I think the second element is we, with primary care, must be taken seriously about  capital for both the estate and infrastructure and digitalised elements, whether it’s electronic systems or  digitalised approaches delivering care.

They have to be prioritised in the same way that we would prioritise money going into an A&E unit or going into a community diagnostic centre. 

These are tangible, practical things that allow and enable community services to be invested in, to provide care for the future.

The third element is cracking the conundrum and the interdependency between adult and children’s social care, and community health services and elements of what integrated care boards do, especially around continuing healthcare. 

It ends up often, sadly, being battle grounds and battle lines about responsibility and payment for care, when actually we are all trying to do the same thing, but from different approaches.

If we could unravel practical approaches, whether it be through a refined and updated Better Care Fund,  maximising the approaches to  section 75 where joint care can be agreed, provided, and funded, or in risk sharing arrangements together, we will get a great deal more out of the taxpayers’ money to provide great care at home than we do in our own silos. 
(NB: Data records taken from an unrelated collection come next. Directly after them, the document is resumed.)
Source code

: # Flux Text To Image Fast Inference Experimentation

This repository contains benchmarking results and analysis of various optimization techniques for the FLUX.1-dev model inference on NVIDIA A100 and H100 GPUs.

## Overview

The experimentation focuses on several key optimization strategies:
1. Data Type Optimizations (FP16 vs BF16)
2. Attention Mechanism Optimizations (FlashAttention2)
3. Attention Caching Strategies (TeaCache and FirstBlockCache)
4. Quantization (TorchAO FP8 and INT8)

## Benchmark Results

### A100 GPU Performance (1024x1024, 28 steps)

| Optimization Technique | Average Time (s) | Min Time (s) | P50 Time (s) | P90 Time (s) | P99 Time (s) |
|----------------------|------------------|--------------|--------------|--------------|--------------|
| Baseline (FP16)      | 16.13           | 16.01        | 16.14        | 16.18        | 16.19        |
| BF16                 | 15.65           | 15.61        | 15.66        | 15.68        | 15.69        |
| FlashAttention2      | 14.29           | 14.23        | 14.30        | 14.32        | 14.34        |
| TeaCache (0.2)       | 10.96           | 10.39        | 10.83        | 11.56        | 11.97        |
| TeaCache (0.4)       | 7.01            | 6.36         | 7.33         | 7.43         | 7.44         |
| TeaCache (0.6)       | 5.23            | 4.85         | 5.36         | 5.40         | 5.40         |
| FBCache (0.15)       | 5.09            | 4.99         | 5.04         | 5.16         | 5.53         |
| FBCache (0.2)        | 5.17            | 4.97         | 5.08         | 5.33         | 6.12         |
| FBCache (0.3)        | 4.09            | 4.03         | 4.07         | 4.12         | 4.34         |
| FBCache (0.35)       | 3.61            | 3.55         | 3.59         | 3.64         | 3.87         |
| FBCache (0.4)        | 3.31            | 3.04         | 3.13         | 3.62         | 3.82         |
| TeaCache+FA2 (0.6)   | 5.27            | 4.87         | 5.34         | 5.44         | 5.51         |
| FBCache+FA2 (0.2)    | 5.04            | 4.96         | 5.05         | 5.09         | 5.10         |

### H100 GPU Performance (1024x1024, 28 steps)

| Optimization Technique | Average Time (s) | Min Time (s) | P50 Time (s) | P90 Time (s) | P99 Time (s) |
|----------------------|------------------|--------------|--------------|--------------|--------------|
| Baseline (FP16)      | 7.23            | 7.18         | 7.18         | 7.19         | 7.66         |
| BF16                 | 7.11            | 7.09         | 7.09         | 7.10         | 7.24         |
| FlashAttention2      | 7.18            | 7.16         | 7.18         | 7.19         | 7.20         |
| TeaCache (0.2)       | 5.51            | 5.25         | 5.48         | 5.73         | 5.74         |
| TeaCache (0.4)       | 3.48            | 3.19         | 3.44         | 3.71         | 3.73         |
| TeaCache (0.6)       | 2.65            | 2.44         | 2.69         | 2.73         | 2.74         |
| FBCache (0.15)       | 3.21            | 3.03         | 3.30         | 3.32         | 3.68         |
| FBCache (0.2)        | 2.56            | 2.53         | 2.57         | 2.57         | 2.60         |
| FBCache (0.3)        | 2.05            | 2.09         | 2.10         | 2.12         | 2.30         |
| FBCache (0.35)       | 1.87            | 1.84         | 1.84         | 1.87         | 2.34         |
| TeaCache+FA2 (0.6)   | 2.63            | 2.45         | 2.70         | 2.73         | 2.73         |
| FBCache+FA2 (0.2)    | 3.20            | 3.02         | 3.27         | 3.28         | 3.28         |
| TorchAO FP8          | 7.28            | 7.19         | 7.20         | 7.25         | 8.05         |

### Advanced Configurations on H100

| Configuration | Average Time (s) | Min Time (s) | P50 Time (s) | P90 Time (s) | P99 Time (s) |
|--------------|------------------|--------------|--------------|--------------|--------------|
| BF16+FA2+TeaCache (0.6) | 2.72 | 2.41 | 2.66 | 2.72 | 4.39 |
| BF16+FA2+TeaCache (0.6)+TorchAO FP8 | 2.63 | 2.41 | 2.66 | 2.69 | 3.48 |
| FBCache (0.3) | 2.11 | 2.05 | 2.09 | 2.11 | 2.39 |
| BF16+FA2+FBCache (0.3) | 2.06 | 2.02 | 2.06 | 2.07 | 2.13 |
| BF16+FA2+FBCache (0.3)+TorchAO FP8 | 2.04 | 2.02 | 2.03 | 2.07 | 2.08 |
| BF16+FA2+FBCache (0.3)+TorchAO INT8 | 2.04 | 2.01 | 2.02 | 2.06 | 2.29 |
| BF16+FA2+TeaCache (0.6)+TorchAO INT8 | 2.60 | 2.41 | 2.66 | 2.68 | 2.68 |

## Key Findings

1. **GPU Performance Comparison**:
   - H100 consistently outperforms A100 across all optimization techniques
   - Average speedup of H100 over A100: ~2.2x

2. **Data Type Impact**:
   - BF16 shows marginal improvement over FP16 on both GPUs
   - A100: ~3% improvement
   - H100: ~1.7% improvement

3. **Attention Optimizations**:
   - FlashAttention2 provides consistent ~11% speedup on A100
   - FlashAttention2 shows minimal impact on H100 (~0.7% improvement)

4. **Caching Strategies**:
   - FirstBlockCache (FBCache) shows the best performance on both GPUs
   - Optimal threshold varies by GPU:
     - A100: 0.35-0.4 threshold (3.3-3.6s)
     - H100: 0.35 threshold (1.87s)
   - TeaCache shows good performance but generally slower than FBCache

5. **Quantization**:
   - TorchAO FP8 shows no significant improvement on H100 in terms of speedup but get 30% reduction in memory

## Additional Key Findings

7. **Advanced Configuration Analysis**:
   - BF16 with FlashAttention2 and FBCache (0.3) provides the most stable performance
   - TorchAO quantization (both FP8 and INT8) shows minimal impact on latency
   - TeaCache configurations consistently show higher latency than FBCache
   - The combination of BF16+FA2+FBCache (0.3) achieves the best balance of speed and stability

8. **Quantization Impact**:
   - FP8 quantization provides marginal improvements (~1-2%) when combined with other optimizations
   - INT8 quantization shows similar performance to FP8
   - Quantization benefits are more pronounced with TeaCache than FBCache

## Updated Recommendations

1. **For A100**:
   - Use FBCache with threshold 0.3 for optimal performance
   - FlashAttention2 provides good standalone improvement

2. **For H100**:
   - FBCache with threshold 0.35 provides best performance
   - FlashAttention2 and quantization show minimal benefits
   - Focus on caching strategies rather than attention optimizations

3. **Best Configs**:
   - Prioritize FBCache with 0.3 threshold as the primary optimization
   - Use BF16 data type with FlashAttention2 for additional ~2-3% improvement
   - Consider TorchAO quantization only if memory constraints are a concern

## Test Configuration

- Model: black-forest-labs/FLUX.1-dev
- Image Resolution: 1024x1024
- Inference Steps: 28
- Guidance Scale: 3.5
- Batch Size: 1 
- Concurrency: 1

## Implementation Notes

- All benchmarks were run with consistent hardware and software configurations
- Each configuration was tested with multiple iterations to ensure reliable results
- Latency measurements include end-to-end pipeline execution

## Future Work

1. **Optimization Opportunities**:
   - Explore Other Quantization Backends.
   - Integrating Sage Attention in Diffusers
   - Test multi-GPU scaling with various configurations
What is the one key ask you have of the new government?

My one key ask for the Secretary of State, or as I know he likes us to call him, Wes, is that we rapidly move from intent. Intent from analogue and digitalisation, from hospital care to community care- we need to rapidly work out how to do that.

This is about design and intent. We must start talking practicalities and we must do that together, from Whitehall, and from areas that we have expertise.

 If there was one national ask, it would be to take data and recording seriously. This is key to describing the impact of what we do in the out of hospital world, often called the community health world, across all services for children, adults and older people, and make like-for-like comparisons across the country. This would support intelligent, data-driven conversations about how to change care, and how to improve things for the future.